1 制度の沿革

 酒類は、致酔性などの特性を有する飲料であることから、酒類小売業者には、酒類の適正な販売管理を行い、20歳未満の者の飲酒防止をはじめとした社会的な要請に適切に対応することが求められています。
 平成15年9月1日をもって酒類小売業免許の人口基準が廃止されたこと等、酒類小売業免許に係る規制緩和措置等により、酒類小売業を取り巻く取引環境は大きく変化したこと等を背景として、酒類の適正な販売管理の確保について、より実効性ある体系が必要と考えられたことから、平成15年5月1日に酒類業組合法が改正され、酒類小売業者に、酒類の小売販売場(以下「販売場」といいます。
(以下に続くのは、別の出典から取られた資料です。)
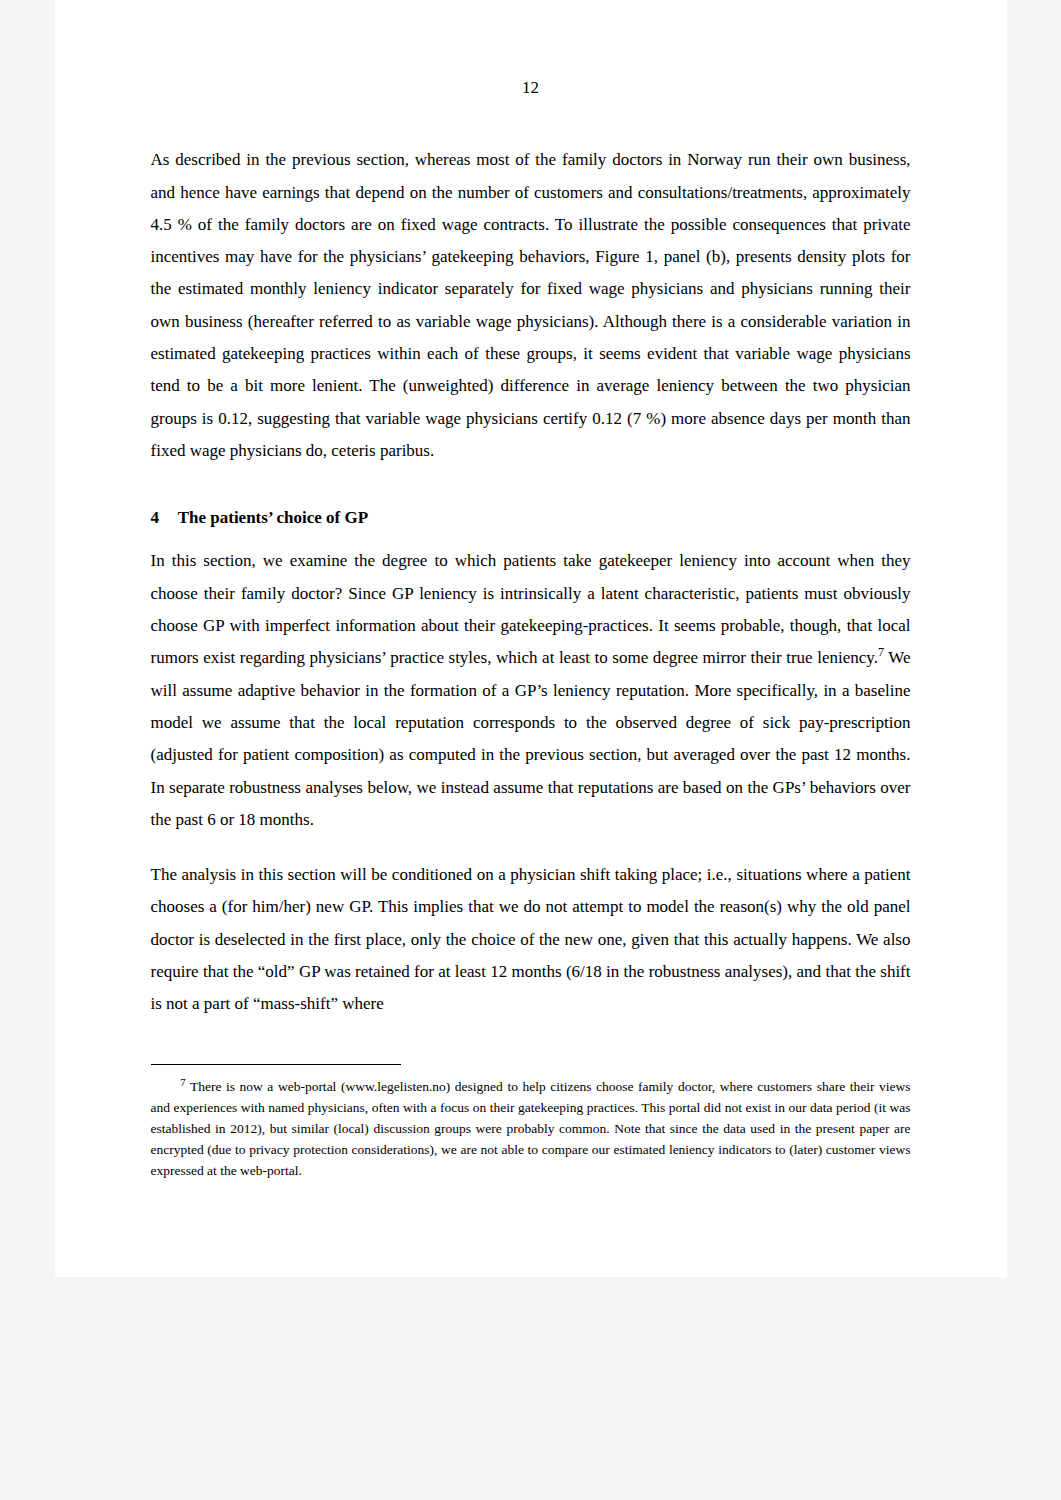12
As described in the previous section, whereas most of the family doctors in Norway run their own business, and hence have earnings that depend on the number of customers and consultations/treatments, approximately 4.5 % of the family doctors are on fixed wage contracts. To illustrate the possible consequences that private incentives may have for the physicians’ gatekeeping behaviors, Figure 1, panel (b), presents density plots for the estimated monthly leniency indicator separately for fixed wage physicians and physicians running their own business (hereafter referred to as variable wage physicians). Although there is a considerable variation in estimated gatekeeping practices within each of these groups, it seems evident that variable wage physicians tend to be a bit more lenient. The (unweighted) difference in average leniency between the two physician groups is 0.12, suggesting that variable wage physicians certify 0.12 (7 %) more absence days per month than fixed wage physicians do, ceteris paribus.
4 The patients’ choice of GP
In this section, we examine the degree to which patients take gatekeeper leniency into account when they choose their family doctor? Since GP leniency is intrinsically a latent characteristic, patients must obviously choose GP with imperfect information about their gatekeeping-practices. It seems probable, though, that local rumors exist regarding physicians’ practice styles, which at least to some degree mirror their true leniency.7 We will assume adaptive behavior in the formation of a GP’s leniency reputation. More specifically, in a baseline model we assume that the local reputation corresponds to the observed degree of sick pay-prescription (adjusted for patient composition) as computed in the previous section, but averaged over the past 12 months. In separate robustness analyses below, we instead assume that reputations are based on the GPs’ behaviors over the past 6 or 18 months.
The analysis in this section will be conditioned on a physician shift taking place; i.e., situations where a patient chooses a (for him/her) new GP. This implies that we do not attempt to model the reason(s) why the old panel doctor is deselected in the first place, only the choice of the new one, given that this actually happens. We also require that the “old” GP was retained for at least 12 months (6/18 in the robustness analyses), and that the shift is not a part of “mass-shift” where
7 There is now a web-portal (www.legelisten.no) designed to help citizens choose family doctor, where customers share their views and experiences with named physicians, often with a focus on their gatekeeping practices. This portal did not exist in our data period (it was established in 2012), but similar (local) discussion groups were probably common. Note that since the data used in the present paper are encrypted (due to privacy protection considerations), we are not able to compare our estimated leniency indicators to (later) customer views expressed at the web-portal.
)ごとに酒類販売管理者を選任することが義務付けられ、その選任した酒類販売管理者に酒類販売管理研修を受講させるよう努めることとされました(平成15年9月1日から施行)。
 更に、平成26年6月にアルコール健康障害対策基本法が制定され、酒類の製造又は販売を行う事業者はアルコール健康障害の発生等の防止に配慮するよう努める責務を有する旨が定められるなど、酒類販売に対する社会的要請が一層高まったことを受け、平成28年6月3日に酒類業組合法が改正され、酒類小売業者は、酒類の販売業務に従事する者であって酒類販売管理研修を過去3年以内に受けた者のうちから酒類販売管理者を選任し、欠員が生じた場合には速やかに新たな酒類販売管理者の選任を行うとともに、酒類販売管理者が最新の法令知識を習得することができるよう、3年を超えない期間ごとに、酒類販売管理者に酒類販売管理研修を受けさせなければならないこととされました(平成29年6月1日から施行)。

2 酒類販売管理者の役割

 酒類販売管理者は、販売場において酒類の販売業務に関する法令を遵守した業務が行われるよう、酒類小売業者に助言し、あるいは酒類の販売業務に従事する従業員等に対して指導を行うとともに、酒類の適正な販売管理体制の整備について自ら積極的に取り組まなければなりません。
 なお、酒類小売業者は酒類販売管理者の助言を尊重し、従業員はその指導に従わなければなりません。

3 酒類販売管理研修の目的

 酒類販売管理研修は、販売場における酒類の販売業務の適正な管理を担っている酒類販売管理者について、致酔性を有する酒類の特性や酒類小売業者が遵守すべき関係法令の知識の向上を図ることにより、その資質を高め、販売場における酒類の適正な販売管理の確保について、より実効性を高めることを目的としています。

4 酒類販売管理研修の内容

 酒類販売管理研修は、1酒税法及び酒類業組合法のほか、未成年者飲酒禁止法、アルコール健康障害対策基本法、リサイクル関係法令、不当景品類及び不当表示防止法(景品表示法)、私的独占の禁止及び公正取引の確保に関する法律(独占禁止法)等の酒類小売業者が酒類の販売業務に関して遵守しなければならない法令、2致酔性飲料である酒類の特性、商品知識及び商品管理等を内容としています。